→ Records for processing:
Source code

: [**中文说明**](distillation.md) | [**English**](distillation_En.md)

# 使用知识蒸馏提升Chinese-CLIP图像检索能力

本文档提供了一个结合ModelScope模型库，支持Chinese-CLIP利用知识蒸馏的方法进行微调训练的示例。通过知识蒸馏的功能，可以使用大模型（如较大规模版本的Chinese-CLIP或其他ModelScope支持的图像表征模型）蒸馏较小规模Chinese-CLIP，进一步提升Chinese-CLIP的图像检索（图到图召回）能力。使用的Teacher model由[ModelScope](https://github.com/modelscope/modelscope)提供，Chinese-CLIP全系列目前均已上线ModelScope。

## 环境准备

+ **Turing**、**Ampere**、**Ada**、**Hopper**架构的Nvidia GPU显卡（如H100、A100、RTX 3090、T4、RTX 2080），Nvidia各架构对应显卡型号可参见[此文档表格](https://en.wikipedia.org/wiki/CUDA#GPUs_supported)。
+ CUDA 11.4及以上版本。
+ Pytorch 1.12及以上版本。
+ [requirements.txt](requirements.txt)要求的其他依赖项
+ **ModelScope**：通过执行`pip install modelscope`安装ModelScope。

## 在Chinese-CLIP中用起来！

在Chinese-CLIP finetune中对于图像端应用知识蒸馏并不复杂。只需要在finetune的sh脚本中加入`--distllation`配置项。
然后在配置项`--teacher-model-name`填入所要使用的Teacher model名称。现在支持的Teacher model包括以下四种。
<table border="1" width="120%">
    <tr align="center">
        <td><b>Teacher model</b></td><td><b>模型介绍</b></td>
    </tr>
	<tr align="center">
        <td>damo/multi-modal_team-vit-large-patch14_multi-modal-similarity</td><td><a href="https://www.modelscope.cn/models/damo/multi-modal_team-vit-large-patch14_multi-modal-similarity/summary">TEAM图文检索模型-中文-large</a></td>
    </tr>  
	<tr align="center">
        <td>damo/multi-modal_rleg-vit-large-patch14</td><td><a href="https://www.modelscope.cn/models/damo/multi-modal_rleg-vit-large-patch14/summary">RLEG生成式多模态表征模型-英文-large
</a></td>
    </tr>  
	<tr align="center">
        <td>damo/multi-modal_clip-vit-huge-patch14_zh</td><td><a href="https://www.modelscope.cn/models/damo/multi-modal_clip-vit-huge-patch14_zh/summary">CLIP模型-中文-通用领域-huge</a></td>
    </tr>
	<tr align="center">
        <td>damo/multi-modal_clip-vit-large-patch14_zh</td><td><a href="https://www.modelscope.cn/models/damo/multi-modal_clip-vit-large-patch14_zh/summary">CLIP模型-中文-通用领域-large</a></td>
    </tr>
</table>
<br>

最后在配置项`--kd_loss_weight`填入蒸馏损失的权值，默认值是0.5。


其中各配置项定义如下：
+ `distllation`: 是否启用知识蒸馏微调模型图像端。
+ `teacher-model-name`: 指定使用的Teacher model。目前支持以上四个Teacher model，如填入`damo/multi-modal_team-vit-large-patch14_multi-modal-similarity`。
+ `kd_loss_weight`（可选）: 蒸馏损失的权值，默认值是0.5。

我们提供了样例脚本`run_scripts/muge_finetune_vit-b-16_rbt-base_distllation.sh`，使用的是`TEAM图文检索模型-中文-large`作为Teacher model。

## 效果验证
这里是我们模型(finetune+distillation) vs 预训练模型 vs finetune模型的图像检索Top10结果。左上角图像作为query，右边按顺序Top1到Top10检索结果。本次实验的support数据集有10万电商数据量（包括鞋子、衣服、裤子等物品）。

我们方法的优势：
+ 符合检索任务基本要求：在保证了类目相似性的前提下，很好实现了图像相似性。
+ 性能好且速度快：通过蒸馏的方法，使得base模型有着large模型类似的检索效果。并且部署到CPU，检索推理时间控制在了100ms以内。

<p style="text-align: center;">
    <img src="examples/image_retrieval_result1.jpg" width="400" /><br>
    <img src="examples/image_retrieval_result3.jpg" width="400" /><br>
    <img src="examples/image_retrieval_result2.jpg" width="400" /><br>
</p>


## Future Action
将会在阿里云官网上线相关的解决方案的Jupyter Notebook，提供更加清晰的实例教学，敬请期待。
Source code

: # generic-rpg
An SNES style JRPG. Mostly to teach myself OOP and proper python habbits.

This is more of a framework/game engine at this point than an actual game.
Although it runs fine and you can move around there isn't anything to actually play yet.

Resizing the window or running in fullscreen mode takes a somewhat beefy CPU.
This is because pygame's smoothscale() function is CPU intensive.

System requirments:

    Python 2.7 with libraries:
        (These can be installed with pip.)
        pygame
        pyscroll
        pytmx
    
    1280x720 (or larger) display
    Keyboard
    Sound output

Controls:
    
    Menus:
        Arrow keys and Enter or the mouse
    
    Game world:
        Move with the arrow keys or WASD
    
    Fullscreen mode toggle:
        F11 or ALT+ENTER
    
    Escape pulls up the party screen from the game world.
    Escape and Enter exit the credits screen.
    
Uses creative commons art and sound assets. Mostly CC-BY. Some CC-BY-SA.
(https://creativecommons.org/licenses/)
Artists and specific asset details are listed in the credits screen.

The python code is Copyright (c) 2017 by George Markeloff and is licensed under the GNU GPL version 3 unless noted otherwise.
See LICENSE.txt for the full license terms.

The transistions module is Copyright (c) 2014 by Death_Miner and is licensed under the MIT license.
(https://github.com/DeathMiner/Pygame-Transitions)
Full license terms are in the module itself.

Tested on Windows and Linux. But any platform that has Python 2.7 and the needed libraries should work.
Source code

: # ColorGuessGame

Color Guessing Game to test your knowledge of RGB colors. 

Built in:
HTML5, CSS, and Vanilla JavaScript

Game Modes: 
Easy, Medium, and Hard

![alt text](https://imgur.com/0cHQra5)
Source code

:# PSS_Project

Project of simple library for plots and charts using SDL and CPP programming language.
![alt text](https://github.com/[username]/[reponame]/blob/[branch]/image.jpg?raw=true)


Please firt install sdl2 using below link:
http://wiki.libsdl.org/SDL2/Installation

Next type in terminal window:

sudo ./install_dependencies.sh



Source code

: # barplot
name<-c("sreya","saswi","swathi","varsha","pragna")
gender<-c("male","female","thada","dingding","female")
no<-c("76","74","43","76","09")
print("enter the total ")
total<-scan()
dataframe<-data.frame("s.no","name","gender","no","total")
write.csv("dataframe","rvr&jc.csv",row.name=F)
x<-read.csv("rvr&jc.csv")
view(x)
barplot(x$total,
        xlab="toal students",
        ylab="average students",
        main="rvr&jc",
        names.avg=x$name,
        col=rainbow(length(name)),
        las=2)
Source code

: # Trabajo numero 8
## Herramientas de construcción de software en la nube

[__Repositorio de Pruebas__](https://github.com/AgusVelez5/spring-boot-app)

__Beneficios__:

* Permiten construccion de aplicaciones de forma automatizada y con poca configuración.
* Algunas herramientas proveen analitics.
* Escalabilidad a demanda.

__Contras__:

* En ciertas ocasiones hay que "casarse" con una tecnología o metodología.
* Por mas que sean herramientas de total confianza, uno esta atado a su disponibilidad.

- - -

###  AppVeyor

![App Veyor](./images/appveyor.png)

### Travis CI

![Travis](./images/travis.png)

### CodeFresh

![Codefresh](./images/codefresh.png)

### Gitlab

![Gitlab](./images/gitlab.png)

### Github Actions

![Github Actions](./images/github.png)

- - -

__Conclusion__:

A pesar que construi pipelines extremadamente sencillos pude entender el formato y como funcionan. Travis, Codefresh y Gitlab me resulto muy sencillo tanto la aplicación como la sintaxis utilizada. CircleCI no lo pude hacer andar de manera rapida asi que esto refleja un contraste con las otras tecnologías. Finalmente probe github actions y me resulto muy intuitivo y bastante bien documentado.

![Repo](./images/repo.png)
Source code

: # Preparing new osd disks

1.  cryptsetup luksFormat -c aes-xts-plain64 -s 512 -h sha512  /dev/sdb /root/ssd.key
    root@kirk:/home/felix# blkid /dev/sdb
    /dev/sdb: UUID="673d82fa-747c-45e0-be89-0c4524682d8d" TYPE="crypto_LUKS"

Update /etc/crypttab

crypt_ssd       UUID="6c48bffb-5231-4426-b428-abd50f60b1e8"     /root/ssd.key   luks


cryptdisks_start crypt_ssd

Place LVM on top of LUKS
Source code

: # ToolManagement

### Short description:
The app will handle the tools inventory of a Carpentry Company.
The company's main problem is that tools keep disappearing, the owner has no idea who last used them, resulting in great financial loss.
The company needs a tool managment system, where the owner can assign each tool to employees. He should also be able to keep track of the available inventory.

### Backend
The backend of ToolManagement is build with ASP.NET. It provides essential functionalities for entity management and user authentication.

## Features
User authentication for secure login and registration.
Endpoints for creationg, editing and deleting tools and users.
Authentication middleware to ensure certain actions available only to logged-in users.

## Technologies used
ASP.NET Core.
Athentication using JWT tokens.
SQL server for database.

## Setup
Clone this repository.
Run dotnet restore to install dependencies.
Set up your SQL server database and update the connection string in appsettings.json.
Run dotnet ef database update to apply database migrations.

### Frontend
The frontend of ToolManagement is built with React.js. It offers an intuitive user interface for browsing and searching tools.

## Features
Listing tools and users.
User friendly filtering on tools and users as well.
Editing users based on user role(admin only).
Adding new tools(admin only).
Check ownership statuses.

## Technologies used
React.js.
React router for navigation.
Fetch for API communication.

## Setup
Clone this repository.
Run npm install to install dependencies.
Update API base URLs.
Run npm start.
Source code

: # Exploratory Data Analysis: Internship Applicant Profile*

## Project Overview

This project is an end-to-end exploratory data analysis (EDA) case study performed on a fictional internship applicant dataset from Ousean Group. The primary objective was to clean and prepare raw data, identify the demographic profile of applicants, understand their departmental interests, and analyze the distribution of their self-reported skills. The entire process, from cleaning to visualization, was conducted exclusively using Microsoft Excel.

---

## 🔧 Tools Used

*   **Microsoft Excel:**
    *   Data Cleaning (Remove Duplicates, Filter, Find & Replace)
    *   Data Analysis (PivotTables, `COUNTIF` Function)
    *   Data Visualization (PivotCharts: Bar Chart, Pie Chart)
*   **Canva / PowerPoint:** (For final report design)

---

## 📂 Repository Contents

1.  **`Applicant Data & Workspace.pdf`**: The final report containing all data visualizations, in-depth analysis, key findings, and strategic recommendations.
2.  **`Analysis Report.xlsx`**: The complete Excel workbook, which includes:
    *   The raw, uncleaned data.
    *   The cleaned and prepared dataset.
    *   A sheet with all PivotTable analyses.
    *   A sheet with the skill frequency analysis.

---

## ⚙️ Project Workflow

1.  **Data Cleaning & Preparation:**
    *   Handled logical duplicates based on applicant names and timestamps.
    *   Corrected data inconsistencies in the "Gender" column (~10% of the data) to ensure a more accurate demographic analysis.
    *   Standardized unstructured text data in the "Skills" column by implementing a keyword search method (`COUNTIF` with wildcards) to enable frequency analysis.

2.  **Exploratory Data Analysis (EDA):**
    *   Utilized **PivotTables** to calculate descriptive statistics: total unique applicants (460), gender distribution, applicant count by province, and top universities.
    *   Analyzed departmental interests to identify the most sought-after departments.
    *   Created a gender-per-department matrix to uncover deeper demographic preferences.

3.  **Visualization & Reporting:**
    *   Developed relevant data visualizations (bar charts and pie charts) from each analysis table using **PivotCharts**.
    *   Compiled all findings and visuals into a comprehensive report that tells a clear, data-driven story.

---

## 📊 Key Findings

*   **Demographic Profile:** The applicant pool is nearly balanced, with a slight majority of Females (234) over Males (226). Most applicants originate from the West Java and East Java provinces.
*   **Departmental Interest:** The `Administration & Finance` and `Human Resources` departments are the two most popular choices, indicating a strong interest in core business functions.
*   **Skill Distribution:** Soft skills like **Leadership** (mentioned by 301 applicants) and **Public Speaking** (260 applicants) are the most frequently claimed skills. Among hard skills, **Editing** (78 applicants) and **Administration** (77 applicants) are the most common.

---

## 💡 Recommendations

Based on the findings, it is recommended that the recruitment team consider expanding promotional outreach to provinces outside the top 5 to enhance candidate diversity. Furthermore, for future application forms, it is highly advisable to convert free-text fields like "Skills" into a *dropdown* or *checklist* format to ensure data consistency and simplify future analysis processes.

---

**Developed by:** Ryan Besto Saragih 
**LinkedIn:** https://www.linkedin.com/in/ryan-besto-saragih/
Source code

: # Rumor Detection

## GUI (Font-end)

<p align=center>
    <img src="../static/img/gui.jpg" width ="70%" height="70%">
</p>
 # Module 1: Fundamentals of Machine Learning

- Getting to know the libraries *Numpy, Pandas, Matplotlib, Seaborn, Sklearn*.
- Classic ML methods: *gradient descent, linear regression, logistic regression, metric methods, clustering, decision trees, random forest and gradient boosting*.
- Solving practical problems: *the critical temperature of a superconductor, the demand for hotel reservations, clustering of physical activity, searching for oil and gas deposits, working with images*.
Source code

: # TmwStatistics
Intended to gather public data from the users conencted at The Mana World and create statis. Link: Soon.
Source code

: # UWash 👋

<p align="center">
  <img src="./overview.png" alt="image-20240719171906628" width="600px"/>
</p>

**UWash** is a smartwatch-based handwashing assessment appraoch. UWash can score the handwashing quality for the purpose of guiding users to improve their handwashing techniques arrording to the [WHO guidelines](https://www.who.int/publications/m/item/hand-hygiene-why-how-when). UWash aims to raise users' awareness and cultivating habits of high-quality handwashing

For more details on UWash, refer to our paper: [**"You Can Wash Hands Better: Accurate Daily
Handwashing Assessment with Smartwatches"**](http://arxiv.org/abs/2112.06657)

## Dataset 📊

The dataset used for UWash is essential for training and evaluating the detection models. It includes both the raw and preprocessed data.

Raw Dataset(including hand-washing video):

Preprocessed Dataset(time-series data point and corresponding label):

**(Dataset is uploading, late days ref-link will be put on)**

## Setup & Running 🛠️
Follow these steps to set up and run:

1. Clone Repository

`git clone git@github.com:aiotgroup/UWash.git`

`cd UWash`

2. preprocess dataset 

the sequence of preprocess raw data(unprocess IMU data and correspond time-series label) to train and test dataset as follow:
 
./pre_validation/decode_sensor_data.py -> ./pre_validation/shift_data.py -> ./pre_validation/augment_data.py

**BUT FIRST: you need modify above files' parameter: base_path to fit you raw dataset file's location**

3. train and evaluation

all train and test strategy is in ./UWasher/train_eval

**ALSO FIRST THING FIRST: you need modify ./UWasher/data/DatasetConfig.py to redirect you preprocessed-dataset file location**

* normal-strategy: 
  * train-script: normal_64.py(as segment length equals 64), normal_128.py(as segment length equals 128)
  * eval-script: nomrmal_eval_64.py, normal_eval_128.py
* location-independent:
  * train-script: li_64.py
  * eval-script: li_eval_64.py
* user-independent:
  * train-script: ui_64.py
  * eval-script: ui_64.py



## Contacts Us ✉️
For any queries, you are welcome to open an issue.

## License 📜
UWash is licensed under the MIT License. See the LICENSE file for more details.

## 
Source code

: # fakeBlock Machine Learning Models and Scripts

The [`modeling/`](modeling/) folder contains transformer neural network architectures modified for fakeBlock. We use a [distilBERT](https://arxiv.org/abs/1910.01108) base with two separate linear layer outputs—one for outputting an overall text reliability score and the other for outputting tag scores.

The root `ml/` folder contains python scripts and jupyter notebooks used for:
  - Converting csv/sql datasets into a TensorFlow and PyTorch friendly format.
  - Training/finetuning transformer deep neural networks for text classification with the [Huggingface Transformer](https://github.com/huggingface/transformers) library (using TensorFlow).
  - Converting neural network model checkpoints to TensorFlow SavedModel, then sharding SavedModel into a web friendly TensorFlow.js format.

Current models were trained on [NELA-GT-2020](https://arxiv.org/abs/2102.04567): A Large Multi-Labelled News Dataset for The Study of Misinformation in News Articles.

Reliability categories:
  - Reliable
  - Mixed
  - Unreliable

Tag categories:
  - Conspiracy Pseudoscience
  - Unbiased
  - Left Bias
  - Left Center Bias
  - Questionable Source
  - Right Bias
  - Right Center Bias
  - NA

→ Action item: Change "English" to "英文" in the lines running from the start of the items through the line containing "# 使用知识蒸馏提升Chinese-CLIP图像检索能力", and write out those lines with everything else left the same.

→ Finished exercise:
Source code

: [**中文说明**](distillation.md) | [**英文**](distillation_En.md)

# 使用知识蒸馏提升Chinese-CLIP图像检索能力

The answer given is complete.